With the Fair Justice System for Scotland group, SWA’s Equality and Diversity Group organised the opportunity for students and staff of Samuel Whitbread Academy to listen to an online talk given by the first black Scottish Professor Sir Geoffrey Palmer OBE. Sir Geoffrey has been in the news, particularly since the rise of the Black Lives Matter movement, due to his research and fight to get information put on statues about their links to the slave trade. He has argued that they should not be torn down, but used as an educational tool, stating ‘if you remove the evidence you remove the deed’.

The link between the FJSS and Samuel Whitbread Academy came from a book they had produced on West Lothian’s links to the British slave trade being dedicated to Samuel Whitbread II by their Chairman, Sir Geoffrey Palmer.

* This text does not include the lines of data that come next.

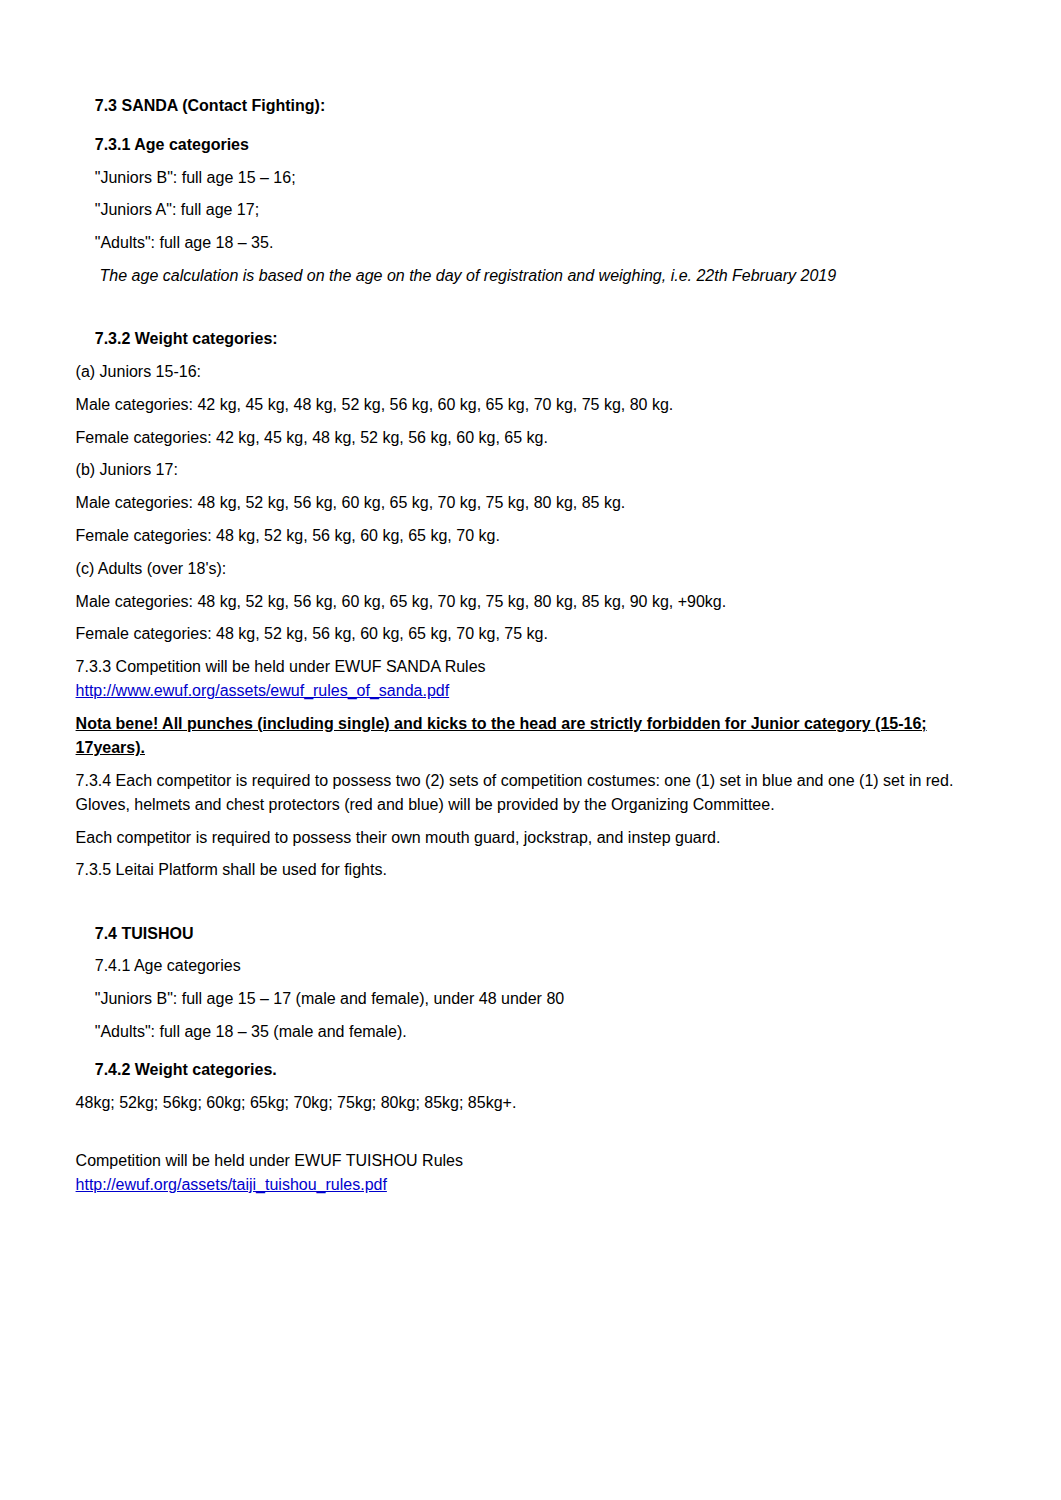7.3 SANDA (Contact Fighting):
7.3.1 Age categories
"Juniors B": full age 15 – 16;
"Juniors A": full age 17;
"Adults": full age 18 – 35.
The age calculation is based on the age on the day of registration and weighing, i.e. 22th February 2019
7.3.2 Weight categories:
(a) Juniors 15-16:
Male categories: 42 kg, 45 kg, 48 kg, 52 kg, 56 kg, 60 kg, 65 kg, 70 kg, 75 kg, 80 kg.
Female categories: 42 kg, 45 kg, 48 kg, 52 kg, 56 kg, 60 kg, 65 kg.
(b) Juniors 17:
Male categories: 48 kg, 52 kg, 56 kg, 60 kg, 65 kg, 70 kg, 75 kg, 80 kg, 85 kg.
Female categories: 48 kg, 52 kg, 56 kg, 60 kg, 65 kg, 70 kg.
(c) Adults (over 18's):
Male categories: 48 kg, 52 kg, 56 kg, 60 kg, 65 kg, 70 kg, 75 kg, 80 kg, 85 kg, 90 kg, +90kg.
Female categories: 48 kg, 52 kg, 56 kg, 60 kg, 65 kg, 70 kg, 75 kg.
7.3.3 Competition will be held under EWUF SANDA Rules
http://www.ewuf.org/assets/ewuf_rules_of_sanda.pdf
Nota bene! All punches (including single) and kicks to the head are strictly forbidden for Junior category (15-16; 17years).
7.3.4 Each competitor is required to possess two (2) sets of competition costumes: one (1) set in blue and one (1) set in red. Gloves, helmets and chest protectors (red and blue) will be provided by the Organizing Committee.
Each competitor is required to possess their own mouth guard, jockstrap, and instep guard.
7.3.5 Leitai Platform shall be used for fights.
7.4 TUISHOU
7.4.1 Age categories
"Juniors B": full age 15 – 17 (male and female), under 48 under 80
"Adults": full age 18 – 35 (male and female).
7.4.2 Weight categories.
48kg; 52kg; 56kg; 60kg; 65kg; 70kg; 75kg; 80kg; 85kg; 85kg+.
Competition will be held under EWUF TUISHOU Rules
http://ewuf.org/assets/taiji_tuishou_rules.pdf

Sir Geoffrey Palmer started his talk, explaining his own link to the Whitbread breweries, through his scientific studies of cereal grains. Our school is named after the brewery owner, JP, MP, and prominent abolitionist, Samuel Whitbread. His son Samuel Whitbread II took on this mantle and extended the significant role the family played in ending the British slave trade in 1807. Sir Geoffrey highlighted the key role played by Samuel Whitbread II as a young MP to defeat Henry Dundas’ (then Secretary of State) attempts to prevent the profitable slave trade from being abolished. Dundas had the word ‘gradual’ inserted into the Abolition Bill, this delayed the end of slavery by 15 years. This in turn, led to the enslavement of a further 630,000 Africans before the slave trade was finally abolished. It was Samuel Whitbread II who managed to get the word ‘gradual’ removed, and the slave trade finally abolished. He managed this by pursuing Dundas and having him impeached for misuse of Navy funds, so his influence was removed from discussions of the Abolition Bill because he lost his position and status. The slave trade could finally be stopped. Sir Geoffrey Palmer has campaigned for a plaque explaining this to be placed on the 150-foot-high Melville Monument in St Andrew Square which was built to honour Henry Dundas. Sir Geoffrey believes that information and education are important, and that removing statues like this would be a loss of an educational opportunity, leading to this controversial part of our past being forgotten. He left us with a key quote from Samuel Whitbread II ‘if we are too poor to be robbed, we are not too poor to demand justice’. In other words, everyone should challenge injustice, there is no excuse for allowing it to happen.

A number of SWA students were given the opportunity to ask Sir Geoffrey Palmer questions, the students devised their own questions, from asking about his personal reasons for involvement, the impact of the BLM movement on his work, and his understanding of racism and relevance in the 21st century.

This talk was the start of a link between SWA and the FJSS. Future collaborations on projects linked to equality and diversity are planned that will involve students and staff of SWA and the FJSS. This event has also led to the establishment of working links with other schools in the local area, but also schools in West Lothian.